In this case we can train our neural network by taking y=[1,0,0,0,0,0,0,0,0,0] for y=1 and y=[0,0,0,0,1,0,0,0,0,0] for y=5 and etc. for 10 class classification.

Does softmax layer gives better results as compared to taking K output sigmoid units for k classification.

Hi @sandeep_kumar13 ,

You could use k sigmoids instead of softmax but it can be less efficient in many cases. Firstly, softmax produces probabilities that sum up to 1 across all classes, while k sigmoids do not. K sigmoids generate k independent probabilities, making it harder to interpret the results. Secondly, softmax is computationally efficient as it calculates the exponents once and shares them across all classes. The softmax function has a smooth and convex loss function, which is easier to optimize compared to k sigmoids, which can have many local minima.

Thirdly, softmax involves fewer parameters and can be optimized more efficiently. In contrast, each sigmoid in k sigmoids has its own set of parameters, which is not ideal when using regularizations.

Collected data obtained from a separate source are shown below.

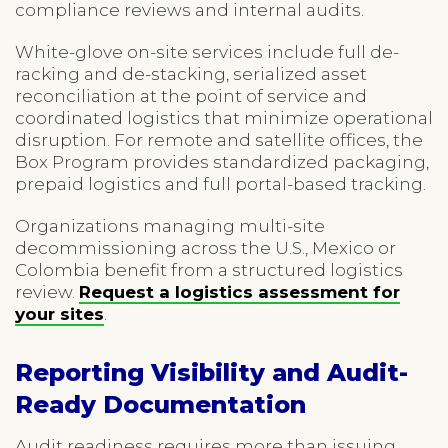
compliance reviews and internal audits.
White-glove on-site services include full de-
racking and de-stacking, serialized asset
reconciliation at the point of service and
coordinated logistics that minimize operational
disruption. For remote and satellite offices, the
Box Program provides standardized packaging,
prepaid logistics and full portal-based tracking.
Organizations managing multi-site
decommissioning across the U.S., Mexico or
Colombia benefit from a structured logistics
review.
Request a logistics assessment for
your sites
.
Reporting Visibility and Audit-
Ready Documentation
Audit readiness requires more than issuing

Overall, while k sigmoids can be an option for k-class classification, softmax is often preferred due to its efficient computation, smooth and convex loss function, fewer parameters, and easier optimization and many practitioners prefer to use softmax for its superior performance and ease of implementation.


Hi @Mujassim_Jamal
Thank you very much for such a wonderful explanation.